» Task description: Copy out the part of the items that opens with the line containing "name author: L.D. Gómez" and closes with the last line of the items, including both of those lines.
--- START ---
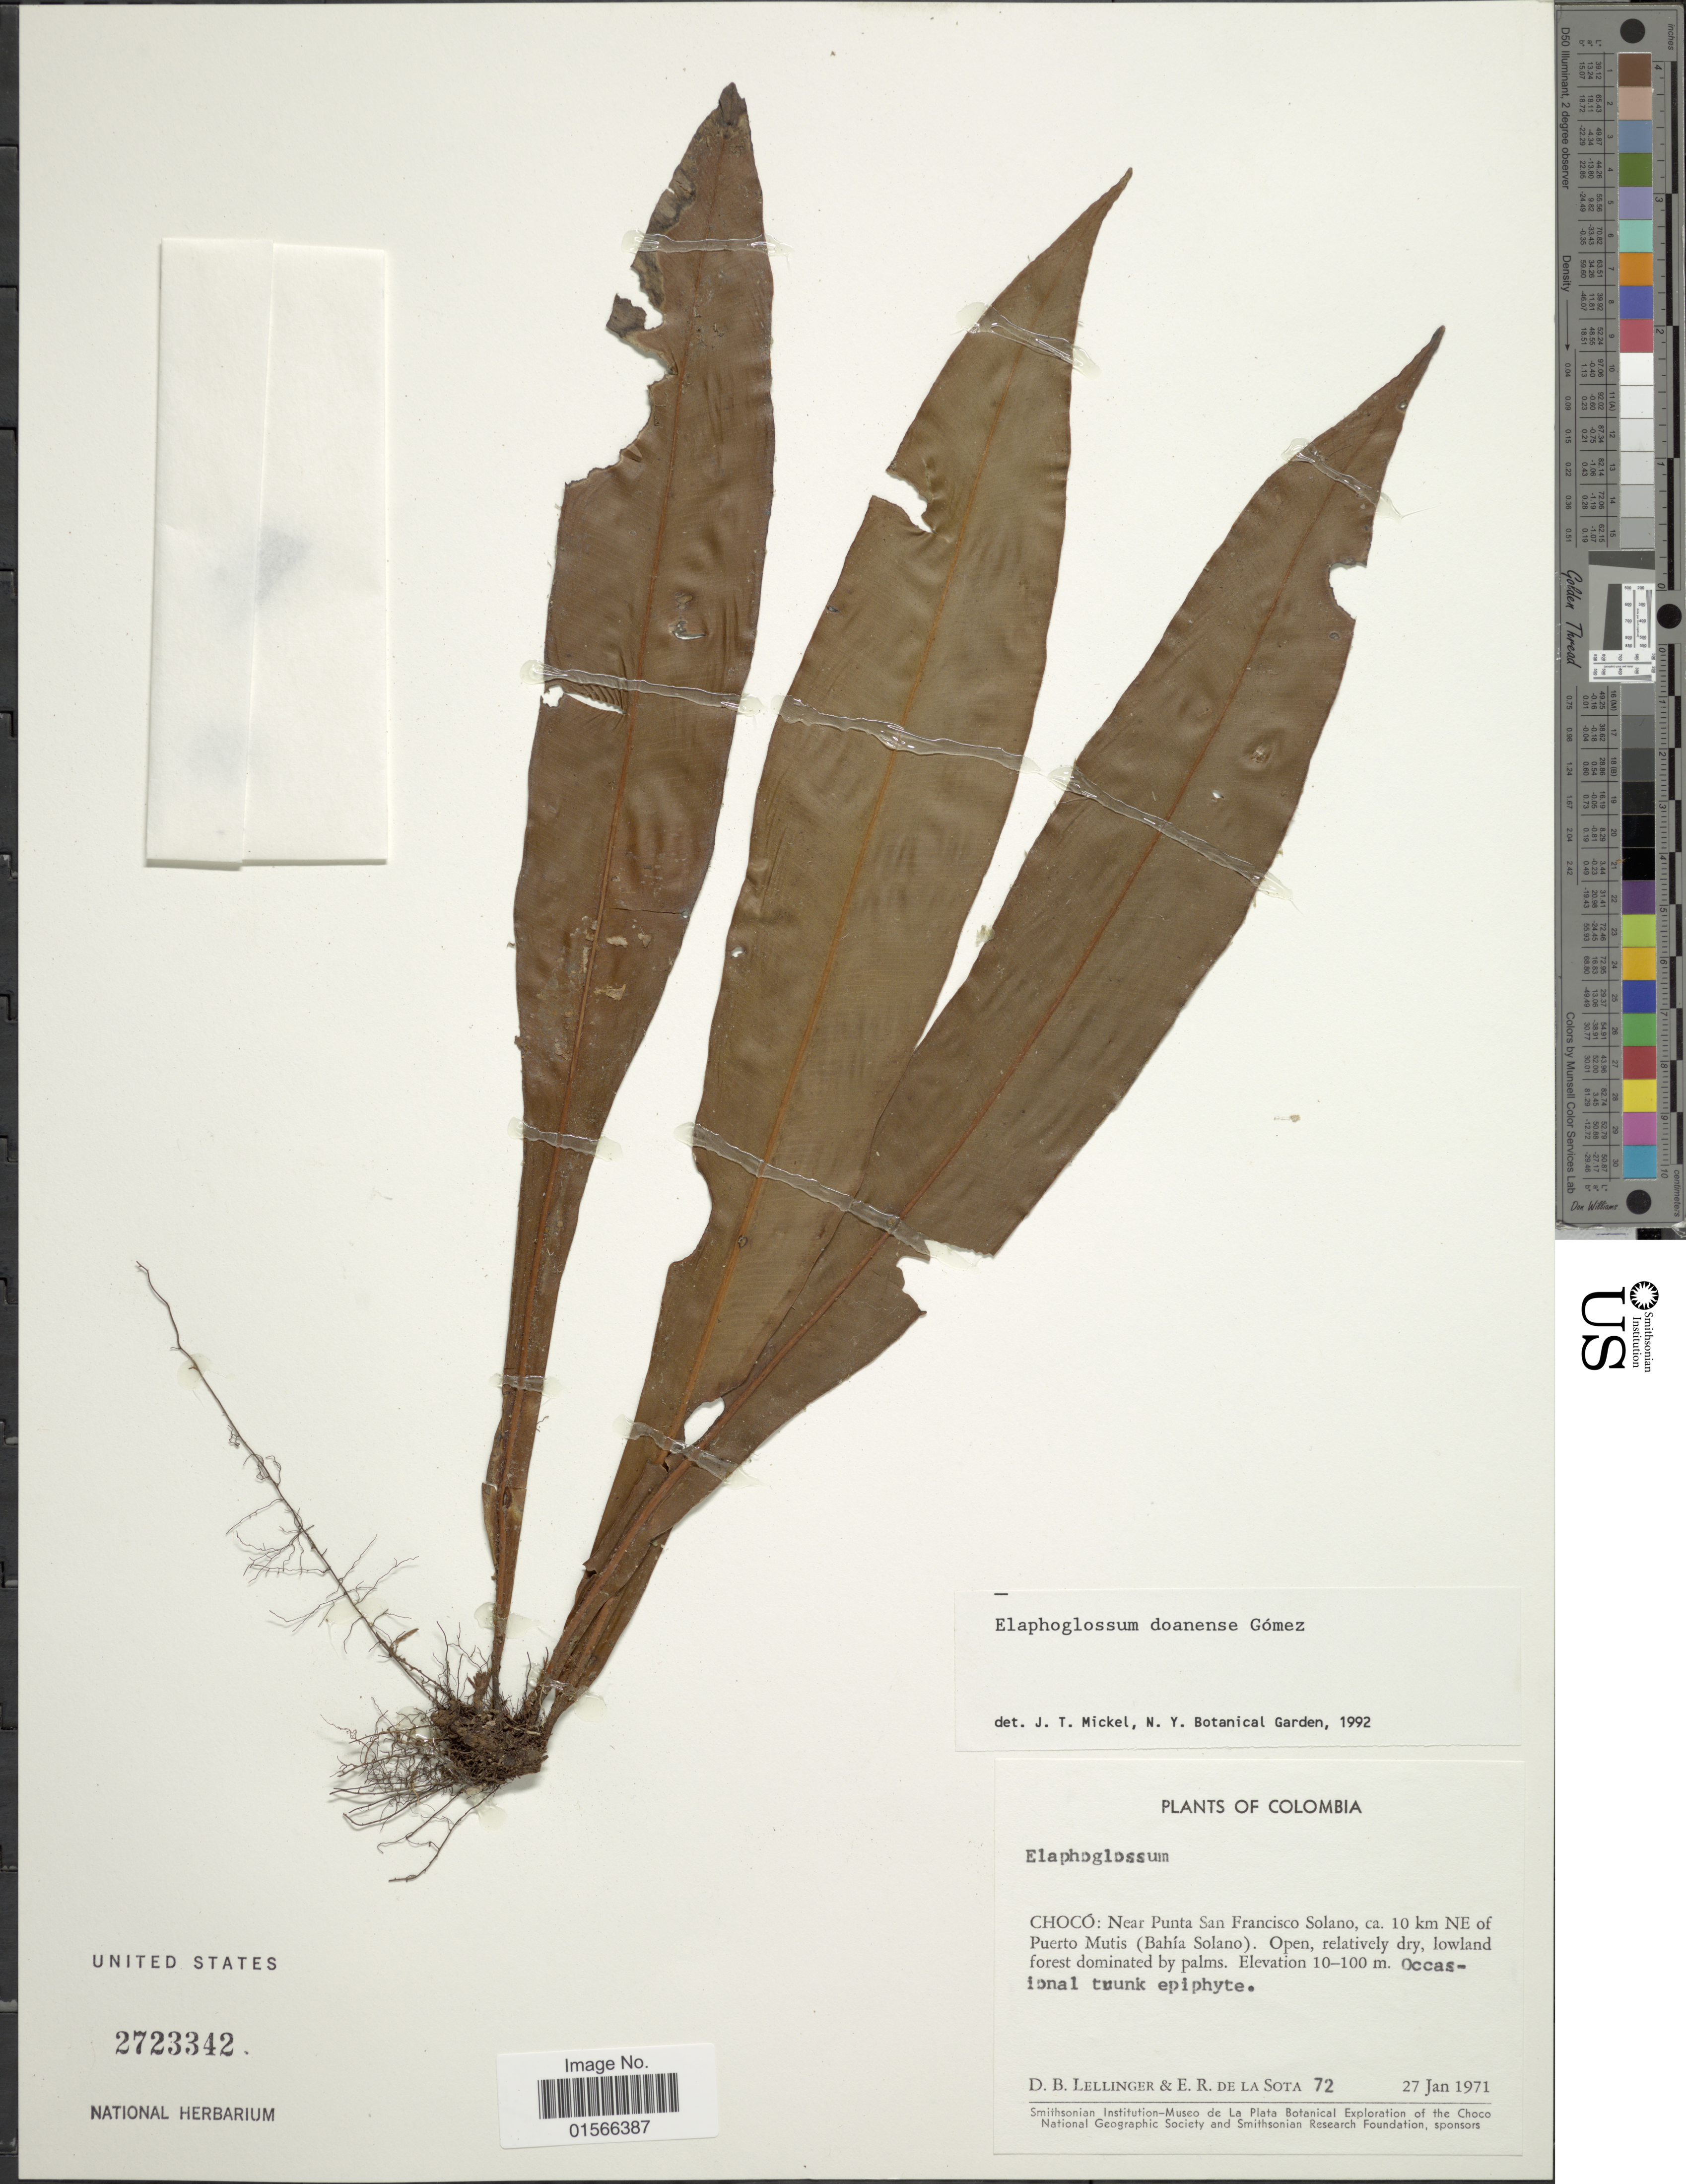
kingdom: Plantae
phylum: Tracheophyta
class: Polypodiopsida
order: Polypodiales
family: Dryopteridaceae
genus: Elaphoglossum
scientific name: Elaphoglossum doanense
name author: L.D. Gómez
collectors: D. B. Lellinger & E. R. de la Sota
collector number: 72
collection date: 1971-01-27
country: Colombia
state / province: Chocó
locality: Near Punta San Francisco Solano, ca. 10 km NE of Puerto Mutis (Bahía Solano)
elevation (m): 10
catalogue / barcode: US 2723342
--- END ---
» Written solution:
name author: L.D. Gómez
collectors: D. B. Lellinger & E. R. de la Sota
collector number: 72
collection date: 1971-01-27
country: Colombia
state / province: Chocó
locality: Near Punta San Francisco Solano, ca. 10 km NE of Puerto Mutis (Bahía Solano)
elevation (m): 10
catalogue / barcode: US 2723342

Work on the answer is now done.